FIND-CHAR takes a character label and registry.  These are specified
by the registry standard.  Base is not a registry name.  We have
introduced a new function CHAR-CCS-VALUE which takes a character
object and a coded character set name (a symbol) and returns the
encoding of the character in the coded character set.

>>   Page 36, the last sentence doesn't make sense.  The default for
>>   :ELEMENT-TYPE would have to be either CHARACTER or BASE-CHARACTER.

Right. I've made this change.

>>   Page 37, section A.22.1.1 -- the part being deleted specifies the
>>   meaning of including tab and form-feed characters in a Common Lisp
>>   source file; do you really intend that to not have any standard meaning?
>>   If my editor uses tabs for indenting, does that mean that the resulting
>>   source file is not a standard-conforming program?

That really depends on the definition of a conforming program.
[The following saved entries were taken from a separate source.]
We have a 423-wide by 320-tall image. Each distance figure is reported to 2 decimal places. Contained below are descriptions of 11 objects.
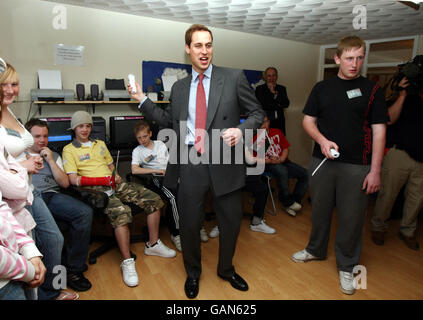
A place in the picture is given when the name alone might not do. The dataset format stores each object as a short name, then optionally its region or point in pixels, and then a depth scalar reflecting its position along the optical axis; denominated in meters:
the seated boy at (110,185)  2.37
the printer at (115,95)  3.45
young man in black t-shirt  1.96
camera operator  2.65
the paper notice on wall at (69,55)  3.33
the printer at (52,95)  3.07
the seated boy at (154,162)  2.74
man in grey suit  1.81
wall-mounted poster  3.89
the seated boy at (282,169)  3.56
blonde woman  1.58
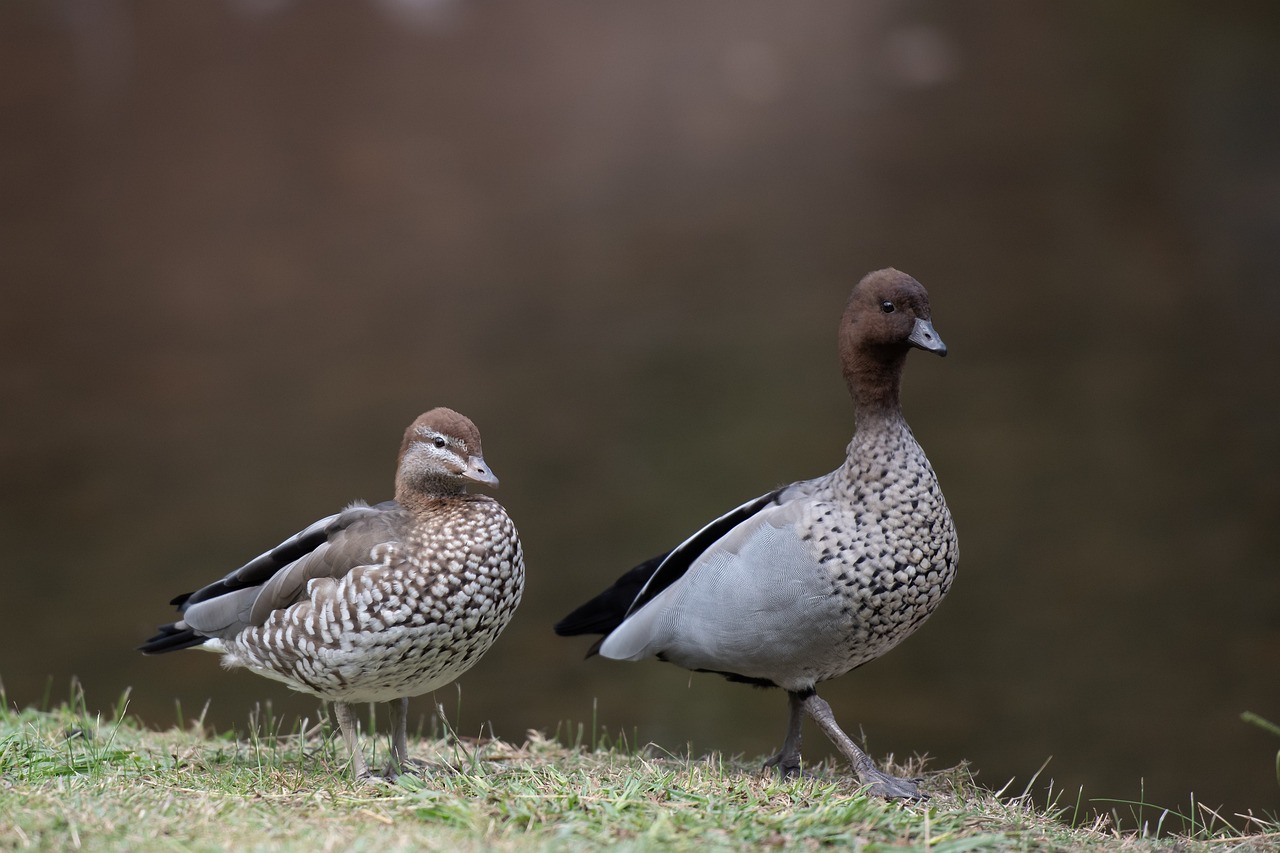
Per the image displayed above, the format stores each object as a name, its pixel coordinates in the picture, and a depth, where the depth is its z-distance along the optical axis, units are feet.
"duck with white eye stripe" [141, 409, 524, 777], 27.27
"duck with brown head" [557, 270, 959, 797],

Is
this defined yet?

>>   Page 38, the first reference to p360 of CLtL should be p353; the
>>   deletion here says that there shall not be any standard name for the
>>   commonly used control characters such as tab and form-feed.  That still
>>   seems wrong to me.
>>   Page 41, what's the point of appending "ccs" to the name of the
>>   standard?  Presumably that stands for "coded character set", but isn't
>>   that adequately implied by the fact that this string will follow the
>>   keyword :EXTERNAL-CODE-FORMAT ?   The use of "default" seems odd since
>>   :DEFAULT is used everywhere else.

This was to distinguish from someone referring to the set of characters
(repertoire) represented in a given coded character set. Ie. to
distinguish ISO8859/6-1987 coded character set from the ISO8850/6-1987
repertoire.  In fact, the ISO coded character set standards never
refer to repertoires in isolation (ie. without the codes), so I've
dropped the 'ccs'.  Also, "default" is now :DEFAULT as elsewhere.

>>   I agree with Moon that the excising of bits and fonts has not been done
>>   carefully enough for them to be compatible extensions.

I think the new revision takes care of this by incorporating the
attribute list as part of the language proper (ie. not deprecated).